Permitir que o Estado interfira nos dogmas religiosos e em questões espirituais coloca em risco a própria essência da religião, podendo eliminar o fenômeno religioso em si, ou resultar em um monismo: o monismo da religião politicamente correta e fofa. A liberdade de abraçar e espalhar crenças religiosas é fundamental e não deve ser comprometida. Qualquer interferência extrema resultaria na supressão da religião e na violação da dignidade dos fiéis que a seguem. É crucial entender que é impossível exigir a incorporação de valores de uma doutrina rival sem descaracterizar ou interferir na própria fé. No cristianismo, por exemplo, a liberdade de proclamar e expressar a crença é vivida com paixão devido à história e aos princípios centrais dessa fé.

Um caso histórico: Cantwell v. Connecticut

Uma decisão internacional importante, que é um dos julgados-referência na Suprema Corte norte-americana e destaca os conflitos entre religiões, é Cantwell v. Connecticut. Nesse caso, os Cantwell, membros das Testemunhas de Jeová, estavam realizando pregações em um bairro predominantemente católico em New Haven, no estado de Connecticut. Nas pregações, declaravam as outras religiões como inimigas, em especial a Igreja Católica. A Suprema Corte, em decisão unânime, afirmou que eles estavam protegidos pela Primeira Emenda da Constituição, reforçando a importância de preservar a liberdade religiosa.

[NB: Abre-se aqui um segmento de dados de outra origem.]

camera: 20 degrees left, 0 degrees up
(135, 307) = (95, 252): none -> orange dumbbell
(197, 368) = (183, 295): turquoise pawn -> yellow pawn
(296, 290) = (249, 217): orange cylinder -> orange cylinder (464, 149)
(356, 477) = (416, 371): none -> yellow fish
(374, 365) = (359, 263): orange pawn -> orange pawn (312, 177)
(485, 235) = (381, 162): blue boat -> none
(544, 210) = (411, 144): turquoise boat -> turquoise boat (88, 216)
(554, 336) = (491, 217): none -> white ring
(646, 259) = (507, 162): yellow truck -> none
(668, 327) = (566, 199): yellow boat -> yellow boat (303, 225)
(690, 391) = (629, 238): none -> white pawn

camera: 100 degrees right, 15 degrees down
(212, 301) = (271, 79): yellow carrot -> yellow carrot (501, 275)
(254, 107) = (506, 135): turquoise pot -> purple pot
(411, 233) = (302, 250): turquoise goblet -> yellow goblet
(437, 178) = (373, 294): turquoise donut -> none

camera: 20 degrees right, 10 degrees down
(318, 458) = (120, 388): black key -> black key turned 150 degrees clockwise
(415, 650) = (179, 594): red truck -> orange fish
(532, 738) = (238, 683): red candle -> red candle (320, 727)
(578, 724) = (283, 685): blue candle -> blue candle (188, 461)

Conclusão 1: o valor fundamental da liberdade religiosa

Em um mundo diversificado em termos de crenças, é essencial reconhecer e preservar a liberdade religiosa como um direito fundamental. Isso implica respeitar tanto a liberdade de acreditar quanto a liberdade de agir de acordo com essas crenças, desde que não haja danos à sociedade sob o ponto de vista objetivo, conforme decisões do STF (RHC 134682, HC HC 82424), da Suprema Corte americana (Cantwell v. Connecticut) e as diversas decisões internacionais, como as Resoluções 1510 e 1805 do Parlamento Europeu e o Plano de Ação de Rabat, entre tantos outros documentos internacionais que você encontra no excelente artigo “Criticar o sagrado do outro é um direito fundamental”, de nosso confrade de IBDR Guilherme de Carvalho.

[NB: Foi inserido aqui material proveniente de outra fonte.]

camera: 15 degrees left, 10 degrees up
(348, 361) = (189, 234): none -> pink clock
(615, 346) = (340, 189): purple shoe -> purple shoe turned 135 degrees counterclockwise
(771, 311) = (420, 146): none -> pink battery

Permitir que o Estado interfira nos dogmas religiosos e em questões espirituais coloca em risco a própria essência da religião, podendo eliminar o fenômeno religioso em si, ou resultar em um monismo: o monismo da religião politicamente correta e fofa

Por exemplo, o Plano de Ação de Rabat, de 2012, sobre a proibição da incitação ao ódio nacional, racional ou religioso, que integra o relatório anual do Alto Comissariado de Direitos Humanos da ONU, definiu: “O direito à liberdade de expressão implica que precisa ser possível escrutinizar, debater abertamente e criticar sistemas de crença, opiniões e instituições, incluindo religiosas, desde que não se advogue ódio que incite à violência, hostilidade ou discriminação contra um indivíduo ou grupo de indivíduos”. A restrição à liberdade de pregar, ensinar e expressar dogmas está na ilegalidade de condutas que incitem à violência, hostilidade ou discriminação contra um indivíduo ou grupo de indivíduos, e discriminação implica em inferiorização de pessoas, nunca de sistemas ideológicos, filosóficos e religiosos, somada à supressão de direitos fundamentais. O que não se enquadrar nisso não pode ser restringido.

Conclusão 2: quando a verdade é outra

A história e a jurisprudência deixam claro que a supressão dos direitos das pessoas religiosas de pregar ou disseminar suas crenças religiosas é inaceitável, e a proteção desses direitos é essencial para a coexistência pacífica em um mundo cada vez mais diversificado em termos de religiões e crenças.

Dito em miúdos: você pode não gostar ou ficar extremamente chateado que um pastor, por exemplo, ensine, em um culto, que sua religião é de demônios. Mas processá-lo é contra tudo que se conhece em matéria de direitos humanos, e aproxima-se muito mais do discurso de ódio que as falas do próprio pastor, pelo simples fato de que o pastor está ensinando, em sua igreja, sobre religiões, enquanto você o estaria processando diretamente para suprimir o direito dele de ser religioso e viver segundo aquilo em que ele acredita. Se por um lado ele ofende a religião de forma genérica, por outro você tentaria usar o Estado para suprimir o direito pessoal dele (e também o dos fiéis da igreja) de ter uma religião. Sem falar que, hoje, é você quem está pedindo que o Estado interfira nos conceitos espirituais dos outros. Amanhã, alguém, usando essa jurisprudência, poderá pedir para que o Estado interfira nos seus.